Dan has always said that having myeloma was like the 80s Atari game of “Pitfall,” where an archae­olo­gist crawls down ladders, runs along swamps, and jumps over water hazards to reach the prize.

In the game as with his myeloma, there is almost always something lurking around the corner. Lately, the safe place seems only temporary. After every success, there’s another alligator, swamp, or trap to stumble over. The difference is that "Pitfall" offers three lives for every play, and I find myself wondering how many close calls we have left.

The truth of it all is that no matter how vigilant I am, I have no control over this disease. I watch that Daniel takes his medication. I make sure that we are on top of his labs before every appoint­ment, and I call his care team at the first sign of a problem. But we couldn’t have anticipated this latest devel­op­ment. It wasn’t even on my radar.

He’s had the symp­toms for months now: shortness of breath, dizzi­ness upon standing, coughing, tightness in the chest. But there was always a reasonable explanation for them. His hemoglobin and white blood cell count have been low, he’s been anemic and fatigued, he has had seasonal sinus issues, etc.

I can’t express my thankfulness enough that Daniel’s myeloma specialist sent us to the emergency center today. When we called her with our concerns, she listened intently. She asked him to record his pulse and blood pressure after walking from the bedroom to the living room, and the results made it im­medi­ately clear to her that he might have a pul­mo­nary embolism. Untreated, Dan might’ve died in his sleep. There’s no way that we could’ve known that he had blood clots all through both his lungs. It was such a shock.

I tear my gaze away from the window and look at Dan sleeping on the gurney beside me. I know that this ruminating isn’t prod­uctive, so I try to focus on what lies ahead tomorrow.

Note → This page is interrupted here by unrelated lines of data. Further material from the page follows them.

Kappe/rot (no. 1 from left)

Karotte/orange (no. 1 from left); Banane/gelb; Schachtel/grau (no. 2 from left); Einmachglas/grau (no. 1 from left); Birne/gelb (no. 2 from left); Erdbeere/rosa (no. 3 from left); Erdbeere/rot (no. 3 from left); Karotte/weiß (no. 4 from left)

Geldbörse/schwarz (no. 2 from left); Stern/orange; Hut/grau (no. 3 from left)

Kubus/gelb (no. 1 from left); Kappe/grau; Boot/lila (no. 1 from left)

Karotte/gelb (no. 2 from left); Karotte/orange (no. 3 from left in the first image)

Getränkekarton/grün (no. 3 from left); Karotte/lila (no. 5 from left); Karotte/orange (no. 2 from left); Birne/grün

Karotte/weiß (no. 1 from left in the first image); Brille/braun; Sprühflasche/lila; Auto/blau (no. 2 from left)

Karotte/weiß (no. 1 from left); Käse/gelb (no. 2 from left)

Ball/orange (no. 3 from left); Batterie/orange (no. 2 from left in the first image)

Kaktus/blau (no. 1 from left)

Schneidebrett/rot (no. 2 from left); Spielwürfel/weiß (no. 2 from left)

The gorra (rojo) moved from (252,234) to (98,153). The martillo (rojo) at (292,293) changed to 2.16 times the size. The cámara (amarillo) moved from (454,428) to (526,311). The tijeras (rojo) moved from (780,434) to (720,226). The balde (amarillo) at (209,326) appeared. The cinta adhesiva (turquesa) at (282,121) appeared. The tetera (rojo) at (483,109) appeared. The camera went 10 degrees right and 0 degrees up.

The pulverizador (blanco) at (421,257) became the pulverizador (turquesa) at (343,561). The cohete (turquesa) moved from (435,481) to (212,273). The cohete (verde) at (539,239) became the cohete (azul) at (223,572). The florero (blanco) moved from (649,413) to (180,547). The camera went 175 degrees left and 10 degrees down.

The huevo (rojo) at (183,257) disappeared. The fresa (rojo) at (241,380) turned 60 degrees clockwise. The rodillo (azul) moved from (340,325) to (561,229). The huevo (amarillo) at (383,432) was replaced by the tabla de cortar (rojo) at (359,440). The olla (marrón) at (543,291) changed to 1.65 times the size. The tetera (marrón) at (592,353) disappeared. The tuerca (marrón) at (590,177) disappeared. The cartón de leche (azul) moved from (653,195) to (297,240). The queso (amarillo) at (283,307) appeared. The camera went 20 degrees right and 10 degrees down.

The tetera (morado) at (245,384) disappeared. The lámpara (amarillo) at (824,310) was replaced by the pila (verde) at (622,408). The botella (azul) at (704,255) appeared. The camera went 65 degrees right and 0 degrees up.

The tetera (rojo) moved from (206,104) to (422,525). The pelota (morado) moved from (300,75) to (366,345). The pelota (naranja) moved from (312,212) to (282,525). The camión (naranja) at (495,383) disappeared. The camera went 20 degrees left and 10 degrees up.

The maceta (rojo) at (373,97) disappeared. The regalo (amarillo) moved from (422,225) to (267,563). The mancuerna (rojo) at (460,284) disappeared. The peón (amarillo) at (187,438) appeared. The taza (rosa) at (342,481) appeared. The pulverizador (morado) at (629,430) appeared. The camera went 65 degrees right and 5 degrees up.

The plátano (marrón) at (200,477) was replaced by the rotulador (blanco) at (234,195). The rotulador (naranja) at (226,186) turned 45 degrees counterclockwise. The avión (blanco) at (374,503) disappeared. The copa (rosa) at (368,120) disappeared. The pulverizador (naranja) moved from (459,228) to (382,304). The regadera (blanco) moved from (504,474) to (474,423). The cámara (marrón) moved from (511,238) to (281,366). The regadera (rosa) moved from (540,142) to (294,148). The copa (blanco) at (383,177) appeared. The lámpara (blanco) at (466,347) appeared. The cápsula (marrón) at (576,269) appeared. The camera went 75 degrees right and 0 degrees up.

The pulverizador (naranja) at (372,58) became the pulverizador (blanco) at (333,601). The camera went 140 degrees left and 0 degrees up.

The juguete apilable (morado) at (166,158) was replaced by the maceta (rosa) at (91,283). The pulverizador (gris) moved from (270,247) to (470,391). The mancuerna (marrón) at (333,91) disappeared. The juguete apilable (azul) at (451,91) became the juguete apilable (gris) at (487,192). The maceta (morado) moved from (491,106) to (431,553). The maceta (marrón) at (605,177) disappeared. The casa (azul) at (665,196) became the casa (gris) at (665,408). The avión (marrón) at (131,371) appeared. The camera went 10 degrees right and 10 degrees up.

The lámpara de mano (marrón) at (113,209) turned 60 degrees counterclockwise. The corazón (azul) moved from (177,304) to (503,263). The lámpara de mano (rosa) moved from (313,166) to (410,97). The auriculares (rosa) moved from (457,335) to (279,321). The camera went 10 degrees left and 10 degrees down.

Daniel has just com­pleted week one of cycle four of Kyprolis (car­filz­o­mib), Revlimid (lena­lido­mide), and dexa­meth­a­sone (Decadron). His specialist has determined that the Revlimid is likely the source of the blood clots, so they will be removing it from his induction regi­men.  Daniel will be getting Lovenox injections twice daily (administered by me) as anti-coagulant ther­apy. The blood thinners should dissolve the pul­mo­nary emboli in time along with any blood clots that he has in his extremities. They are temporarily suspending treat­ment to give Dan’s body a chance to rest and let the Lovenox get started.

In a week’s time, they will restart cycle four from the beginning, but this time it will only be the Kyprolis and the dexa­meth­a­sone. After that, he begins a battery of tests, including another bone marrow aspiration in preparation for his stem cell collection and trans­plant beginning August 13^th. August is going to be one tough month.

There’s still the issue of response to induction ther­apy to con­sider as well. Thus far, Daniel has achieved the partial response his specialist targets for the stem cell trans­plant, but we are hoping for a deeper response by the end of this cycle.

In my column last month ^[1], I discussed how we might add another drug to his induction cocktail, but in our case, it didn’t look like adding another drug would get us to a com­plete response, and it didn’t make sense to burn through another line of ther­apy if it wouldn’t likely yield the results we needed. Therefore, we decided to con­tinue with the current treat­ment. Unfortunately, the Revlimid is going away now, so I don’t know if it’s realistic to ex­pec­t a very good partial response from the Kyprolis-dexamethasone com­bi­na­tion.

As I ponder these things, I want to be encouraging. I think of what he needs. I think of all the myeloma community who might need a cheerful word; but I am weary and the words won’t come. Dawn is near, and I need to muster my “game face.” But until the sun rises, I sit alone con­sidering the pitfalls that await.